Exercise requirements: All lines in the records below with the word "avec" must be returned.

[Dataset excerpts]
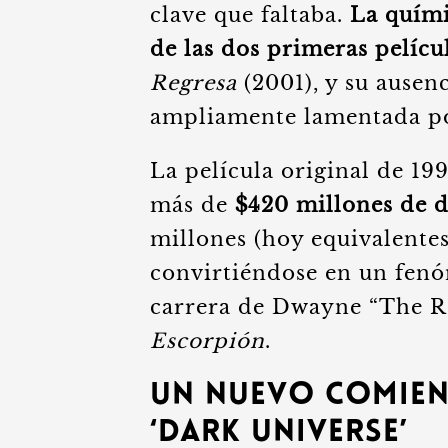
clave que faltaba.
La quími
de las dos primeras pelícu
Regresa
(2001), y su ausenc
ampliamente lamentada por
La película original de 19
más de
$420 millones de d
millones (hoy equivalentes
convirtiéndose en un fenó
carrera de Dwayne “The R
Escorpión
.
Un Nuevo Comien
‘Dark Universe’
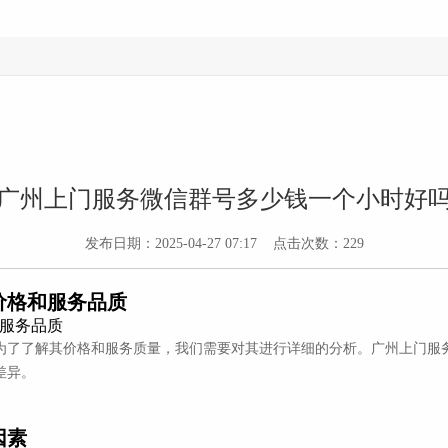
广州上门服务微信群号多少钱一个小时好
发布日期：2025-04-27 07:17 点击次数：229
价格和服务品质
为了了解其价格和服务质量，我们需要对其进行详细的分析。广州上门服
差异。
因素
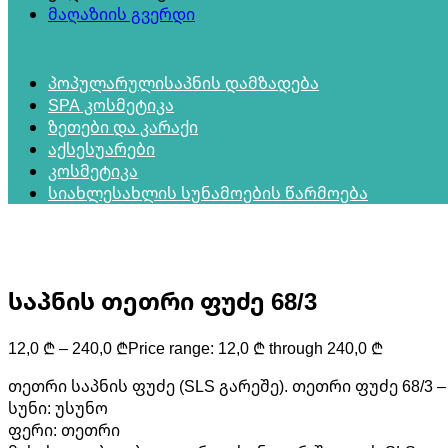
მაღაზიის გვერდი
პოპულარული
საპნის დამზადება
SPA კოსმეტიკა
ზეთები და კარაქი
აქსესუარები
კოსმეტიკა
სიახლე
სახლის სუნამოების წარმოება
საპნის თეთრი ფუძე 68/3
12,0
₾
–
240,0
₾
Price range: 12,0 ₾ through 240,0 ₾
თეთრი საპნის ფუძე (SLS გარეშე). თეთრი ფუძე 68/3 
სუნი: უსუნო
ფერი: თეთრი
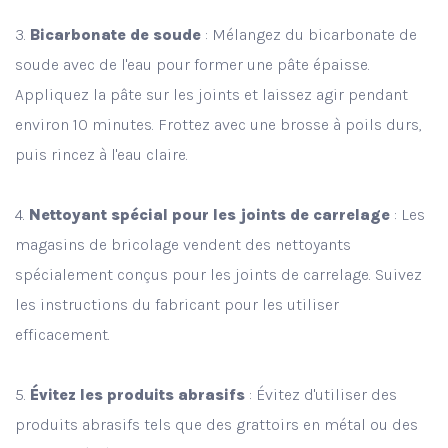
3.
Bicarbonate de soude
: Mélangez du bicarbonate de
soude avec de l'eau pour former une pâte épaisse.
Appliquez la pâte sur les joints et laissez agir pendant
environ 10 minutes. Frottez avec une brosse à poils durs,
puis rincez à l'eau claire.
4.
Nettoyant spécial pour les joints de carrelage
: Les
magasins de bricolage vendent des nettoyants
spécialement conçus pour les joints de carrelage. Suivez
les instructions du fabricant pour les utiliser
efficacement.
5.
Évitez les produits abrasifs
: Évitez d'utiliser des
produits abrasifs tels que des grattoirs en métal ou des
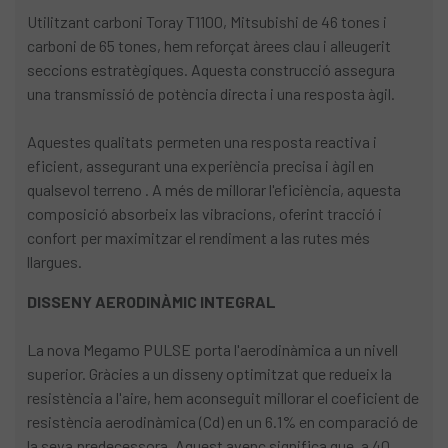
Utilitzant carboni Toray T1100, Mitsubishi de 46 tones i
carboni de 65 tones, hem reforçat àrees clau i alleugerit
seccions estratègiques. Aquesta construcció assegura
una transmissió de potència directa i una resposta àgil.
Aquestes qualitats permeten una resposta reactiva i
eficient, assegurant una experiència precisa i àgil en
qualsevol terreno . A més de millorar l'eficiència, aquesta
composició absorbeix las vibracions, oferint tracció i
confort per maximitzar el rendiment a las rutes més
llargues.
DISSENY AERODINÀMIC INTEGRAL
La nova Megamo PULSE porta l'aerodinàmica a un nivell
superior. Gràcies a un disseny optimitzat que redueix la
resistència a l'aire, hem aconseguit millorar el coeficient de
resistència aerodinàmica (Cd) en un 6.1% en comparació de
la seva predecessora. Aquest avenç significa que, a 40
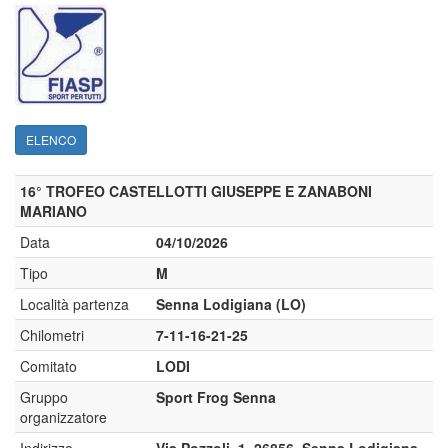
ELENCO
16° TROFEO CASTELLOTTI GIUSEPPE E ZANABONI
MARIANO
Data
04/10/2026
Tipo
M
Località partenza
Senna Lodigiana (LO)
Chilometri
7-11-16-21-25
Comitato
LODI
Gruppo
Sport Frog Senna
organizzatore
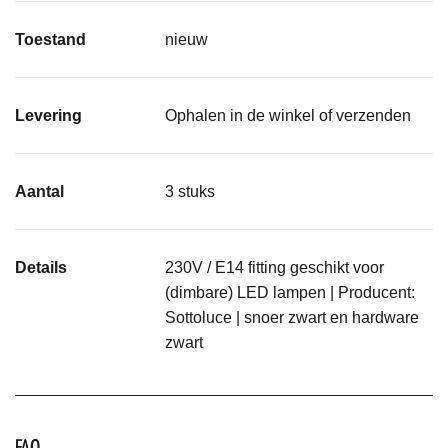
Toestand
nieuw
Levering
Ophalen in de winkel of verzenden
Aantal
3 stuks
Details
230V / E14 fitting geschikt voor
(dimbare) LED lampen | Producent:
Sottoluce | snoer zwart en hardware
zwart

Output for this exercise:
soude avec de l'eau pour former une pâte épaisse.
environ 10 minutes. Frottez avec une brosse à poils durs,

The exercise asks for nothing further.